Complete the square to write the equation x^2 + y^2 - 6x - 2y + 4 = 0 in standard form. Use the standard form of the equation to identify the center and the radius of the circle.
x^2 + y^2 - 6x - 2y + 4 = 0
x^2 - 6x + 9 + y^2 - 2y + 1 = -4 + 9 + 1
(x-3)^2 + (y-1)^2 = 6
I will leave it up to you to take it from there.
To complete the square for the given equation, x^2 + y^2 - 6x - 2y + 4 = 0, we need to rearrange the terms.

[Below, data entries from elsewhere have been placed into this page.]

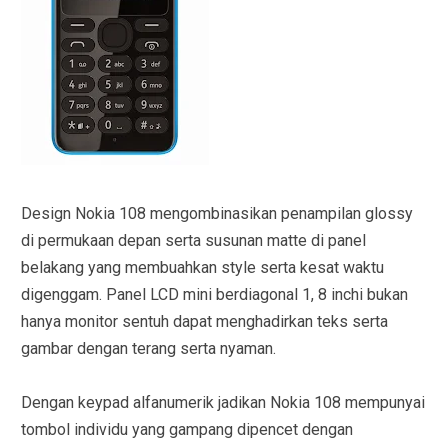
Design Nokia 108 mengombinasikan penampilan glossy
di permukaan depan serta susunan matte di panel
belakang yang membuahkan style serta kesat waktu
digenggam. Panel LCD mini berdiagonal 1, 8 inchi bukan
hanya monitor sentuh dapat menghadirkan teks serta
gambar dengan terang serta nyaman.
Dengan keypad alfanumerik jadikan Nokia 108 mempunyai
tombol individu yang gampang dipencet dengan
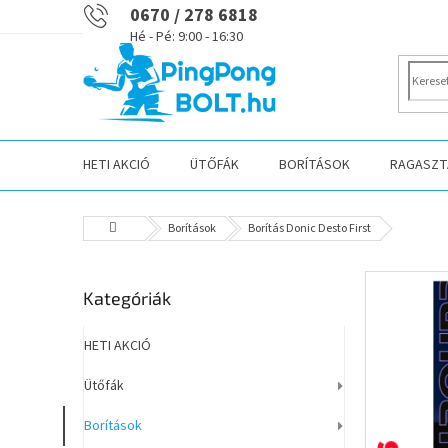
Ugrás
0670 / 278 6818
a
fő
tartalomhoz
HETI AKCIÓ
ÜTŐFÁK
BORÍTÁSOK
RAGASZTÁ
Kezdőlap
Borítások
Borítás Donic Desto First
O
Kategóriák
Kategóriák
l
átugrása
d
a
HETI AKCIÓ
l
Ütőfák
s
ó
Borítások
p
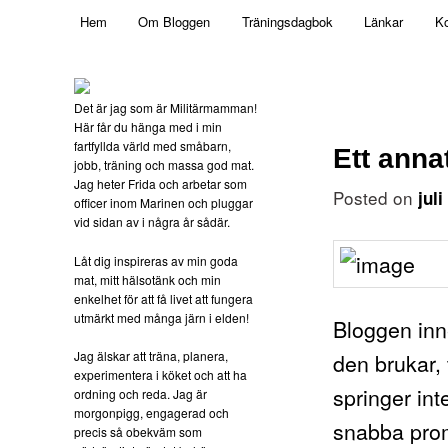
Main menu
Mamma, militär och märkbart obekväm
Hem
Om Bloggen
Träningsdagbok
Länkar
Ko
Skip to primary content
Militärmamman
Det är jag som är Militärmamman!
Här får du hänga med i min
fartfyllda värld med småbarn,
Ett anna
jobb, träning och massa god mat.
Jag heter Frida och arbetar som
Posted on
jul
officer inom Marinen och pluggar
vid sidan av i några år sådär.
Låt dig inspireras av min goda
mat, mitt hälsotänk och min
enkelhet för att få livet att fungera
utmärkt med många järn i elden!
Bloggen inne
Jag älskar att träna, planera,
den brukar,
experimentera i köket och att ha
springer int
ordning och reda. Jag är
morgonpigg, engagerad och
snabba pro
precis så obekväm som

1. Group the x-terms and y-terms together:
x^2 - 6x + y^2 - 2y + 4 = 0
2. Move the constant term (4) to the right side of the equation:
x^2 - 6x + y^2 - 2y = -4
3. To complete the square for the x-terms, we take half of the coefficient of x (-6) and square it: (-6/2)^2 = 9.

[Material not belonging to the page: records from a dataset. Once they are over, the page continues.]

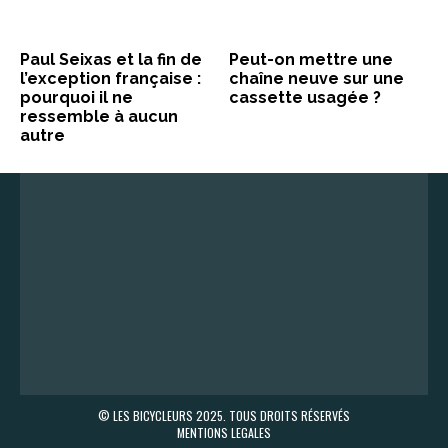
Paul Seixas et la fin de
Peut-on mettre une
l’exception française :
chaîne neuve sur une
pourquoi il ne
cassette usagée ?
ressemble à aucun
autre
© LES BICYCLEURS 2025. TOUS DROITS RÉSERVÉS
MENTIONS LEGALES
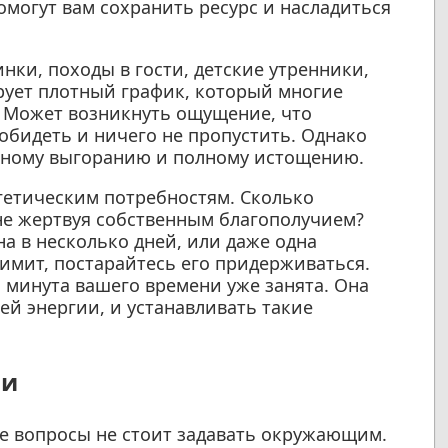
омогут вам сохранить ресурс и насладиться
ки, походы в гости, детские утренники,
рует плотный график, который многие
. Может возникнуть ощущение, что
 обидеть и ничего не пропустить. Однако
ьному выгоранию и полному истощению.
гетическим потребностям. Сколько
не жертвуя собственным благополучием?
на в несколько дней, или даже одна
лимит, постарайтесь его придерживаться.
я минута вашего времени уже занята. Она
ей энергии, и устанавливать такие
ии
кие вопросы не стоит задавать окружающим.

Add 9 to both sides of the equation:
x^2 - 6x + 9 + y^2 - 2y = -4 + 9
4. Similarly, for the y-terms, we take half of the coefficient of y (-2) and square it: (-2/2)^2 = 1.
Add 1 to both sides of the equation:
x^2 - 6x + 9 + y^2 - 2y + 1 = -4 + 9 + 1
5. Simplify the equation:
(x^2 - 6x + 9) + (y^2 - 2y + 1) = 6
6. Factor the squared terms as perfect square trinomials:
(x - 3)^2 + (y - 1)^2 = 6
Now, we have the equation in standard form, (x - h)^2 + (y - k)^2 = r^2, where (h, k) represents the center of the circle and r is the radius.
From the equation, we can determine that the center of the circle is at the point (3, 1), since h = 3 and k = 1. The radius of the circle is the square root of the constant term on the right side of the equation, which is sqrt(6).